Une note interne à l’ex-Commission consultative sur la sortie du statut de déchets et rédigée par les services du Ministère précise « qu’Emmaüs, aujourd’hui opérateur principal, travaille relativement bien concernant l’acceptation ou le refus en amont de biens pouvant ou non être réemployés ». La note ajoute « qu’il est toutefois envisageable qu’une entreprise frauduleuse se positionne comme entreprise de préparation en vue du réemploi et en profite pour faire du trafic international de déchets. »
Le trafic national de déchets réputés inertes, non dangereux et dangereux avec les risques bien connus de fausses appellations et de dilution profitera aussi de cette loi si elle est adoptée. Robin des Bois pense en particulier aux terres polluées excavées sous et sur le « Grand Paris » exportées dans les carrières de Normandie et de Picardie par camions ou étalées en remblais sur les prairies.
Au lieu de favoriser une économie circulaire durable et fiable d’où tous les toxiques seraient éjectés, le gouvernement s’il va au bout de ses ambitions grâce à la complicité des sénateurs et des députés va favoriser une économie souterraine porteuse de risques sanitaires et environnementaux.

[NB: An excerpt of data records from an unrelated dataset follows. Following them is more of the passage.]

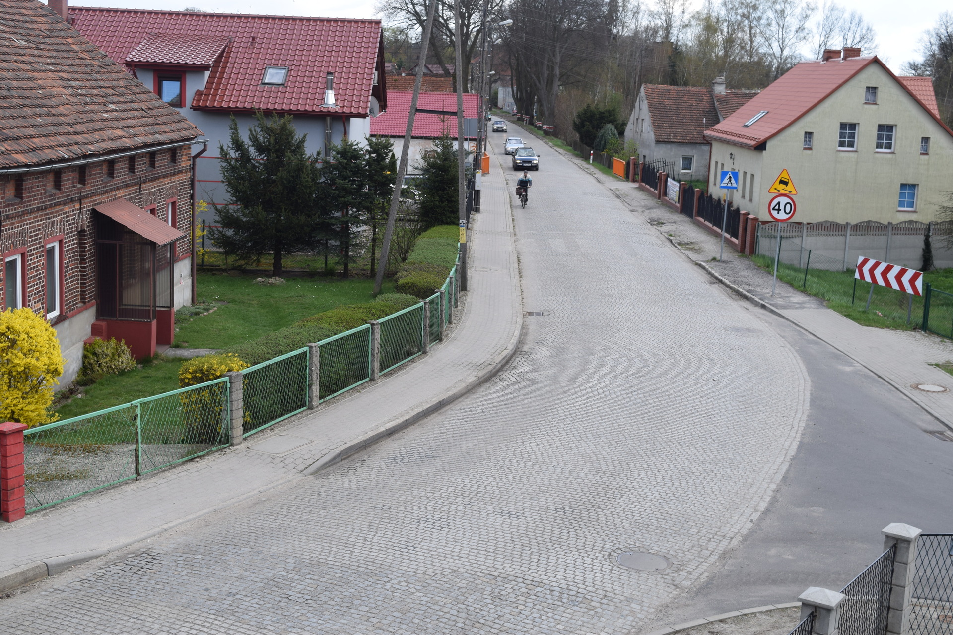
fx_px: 1350
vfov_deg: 26.5
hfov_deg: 38.9
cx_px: 476
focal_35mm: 51
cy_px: 318
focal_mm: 34
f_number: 8
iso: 220
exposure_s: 1/250
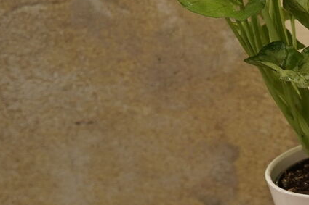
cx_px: 588
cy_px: 338
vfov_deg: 10.0
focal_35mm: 131
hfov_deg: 13.7
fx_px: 1124
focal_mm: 29
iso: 320
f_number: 4
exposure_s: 1/125
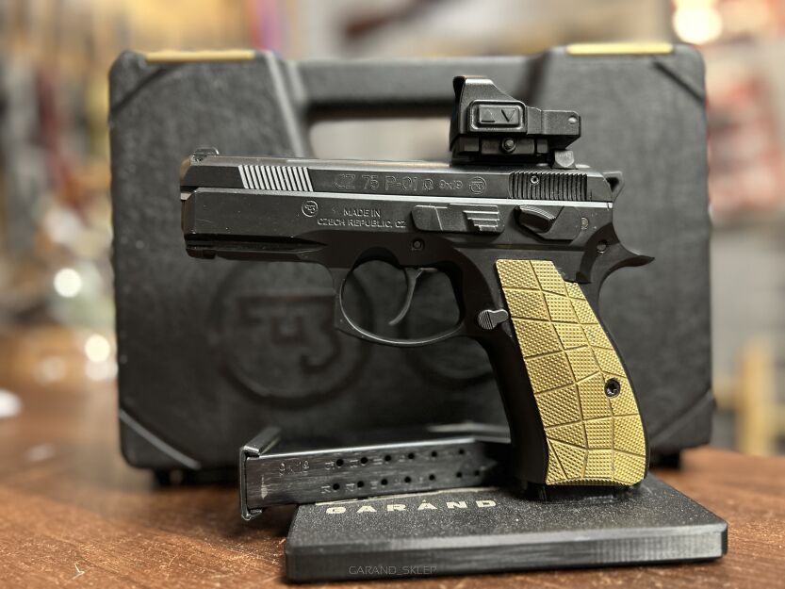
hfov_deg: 67.3
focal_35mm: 26
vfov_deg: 53.1
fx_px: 590
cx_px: 392
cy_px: 294
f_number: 1.5
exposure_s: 1/50
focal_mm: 5.7
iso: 250
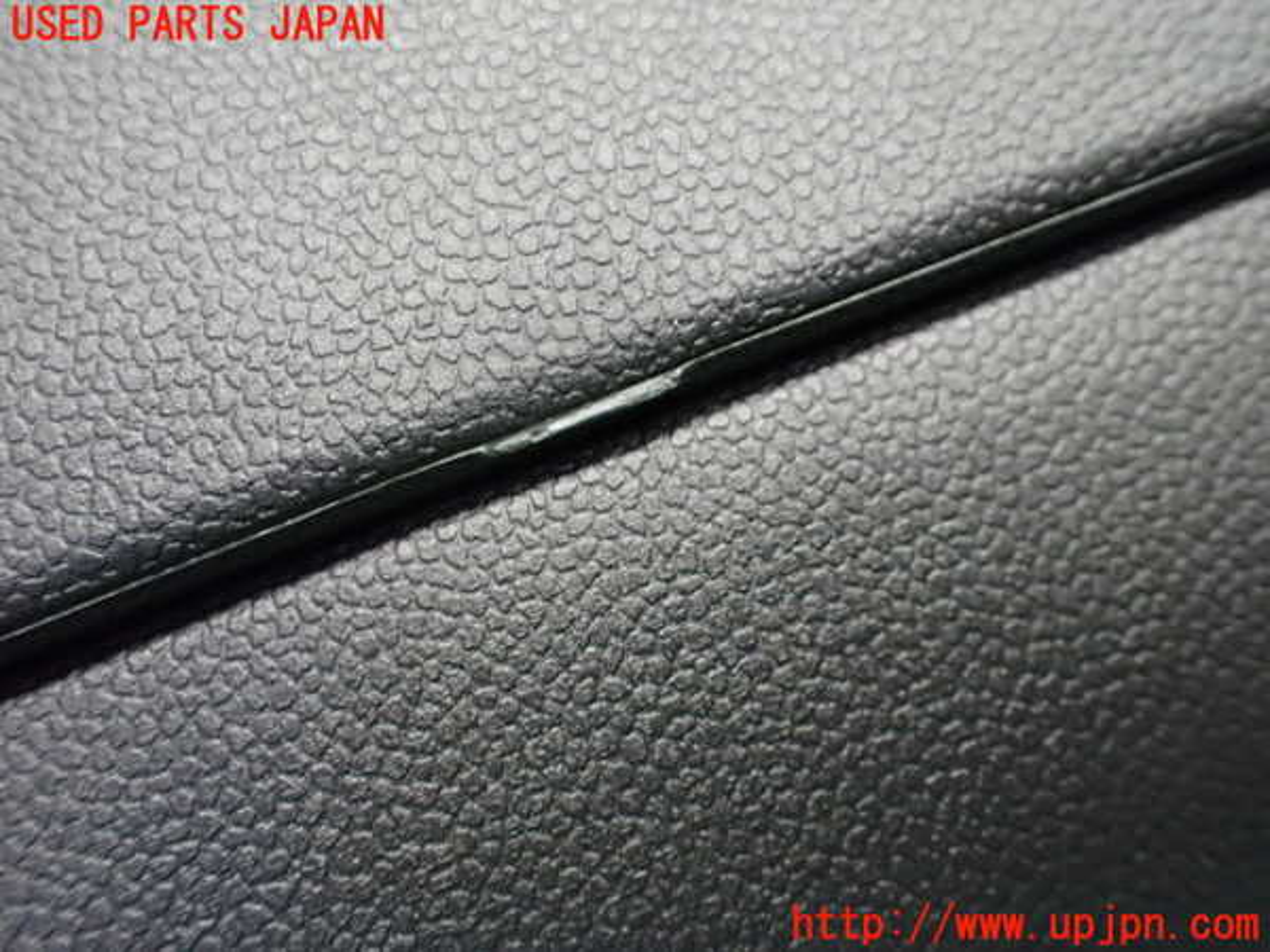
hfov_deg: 60.0
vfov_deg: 46.8
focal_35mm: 30
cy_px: 476
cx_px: 635
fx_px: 1101
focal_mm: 5.4
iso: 800
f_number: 2.3
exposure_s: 1/60
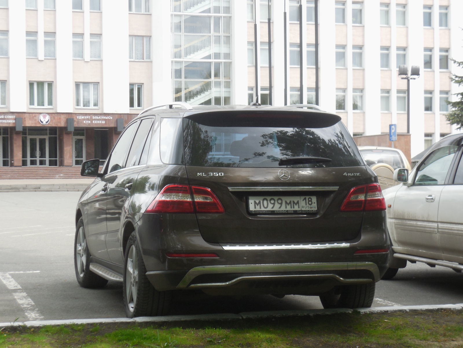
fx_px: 1083
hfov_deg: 24.1
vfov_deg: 18.2
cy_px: 174
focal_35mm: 81
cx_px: 232
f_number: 4.6
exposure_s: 1/250
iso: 220
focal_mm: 14.5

(1) Cf. article 15. https://www.senat.fr/leg/pjl18-010.html
(2) https://www.legifrance.gouv.fr/jo_pdf.do?id=JORFTEXT000037518904
(3) La Convention de Bâle sur le transfert transfrontalier de déchets quantifie les flux et les mouvements des déchets, met en lumière les trajectoires et les exutoires des producteurs de déchets et donne aux puissances publiques les moyens de piloter ces flux sortis notamment des caves, des greniers et des garages des pays en surchauffe de consommation.